Despite a reported budget of $250 million, the new sci-fi fantasy John Carter, opening this weekend, has generated a tidal wave of indifference according to audience tracking studies, leading industry pundits to assume it's doomed at the box office. Critics have been somewhat more forgiving, giving the live-action directorial debut of Pixar wunderkind Andrew Stanton (Finding Nemo, Wall-E) at least mixed reviews. Among their reactions: "Ridiculously fun" and a "bloated bore." (Watch the trailer below.) The story of a former Civil War soldier transplanted to Mars and tasked with saving the oppressed Martians and their beautiful princess, John Carter, based on 100-year-old stories by Edgar Rice Burroughs, features red-skinned humans, 15-foot-tall aliens, six-legged warriors, and gravity defying feats of physical strength. Besides its expensive special effects, the movie offers a cult-favorite lead (Friday Night Lights' brooding Taylor Kitsch). Could its producers possibly earn back their investment?
The film's a hoot: John Carter has one head-spinning plot, says Christopher Orr at The Atlantic. But director Stanton wisely "embraces the inescapable ridiculousness of his premise and adds doses of likable whimsy." There are misfires: Stanton overestimates our eagerness to see Kitsch leap great distances superhumanly, and many Stars Wars-esque action sequences teeter "between homage and plagiarism." But John Carter is the rare film that remembers movie audiences "are there to have fun," and imbues the film with "hokey charm," "a surprising number of witty moments," and perhaps the most adorable alien sidekick to grace cinema in years.
"The hokey fun of John Carter"
Please, it's a mess: John Carter is a "dreary slog of a mess," says Ann Hornaday at The Washington Post. Its baffling plot starts off incoherent and ends up even more confusing. The interminable distance in between is "narratively stilted, visually ugly, and imaginatively bankrupt." With a Pixar alum at the helm, the film should be a fanciful sci-fi adventure. Instead, Stanton paints his version of Mars in bland monotones, orchestrates lame action sequences, and draws a performance from Kitsch that is memorable only for his perpetual shirtlessness.

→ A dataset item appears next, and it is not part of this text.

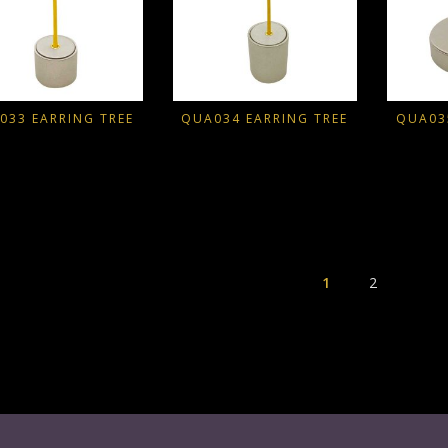
033 EARRING TREE
QUA034 EARRING TREE
QUA03
1
2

"This blockbuster self-destructs"
Cut it some slack: This undeniably ambitious movie attempts to visualize a literary work that's influenced "everything from Flash Gordon to Star Wars to Avatar," but has proven understandably hard to film itself, says Keith Phipps at The A.V. Club. The first act admittedly plays out like "a non-fan's nightmare of what science fiction is like," with airships, aliens, and dialogue about "civilizations and technologies." But once the exposition is out of the way, the movie soars as a classic good vs. evil tale, recalling Star Wars and Raiders of the Lost Ark with its union of "of-the-moment technology… and easy thrills of an old B-movie."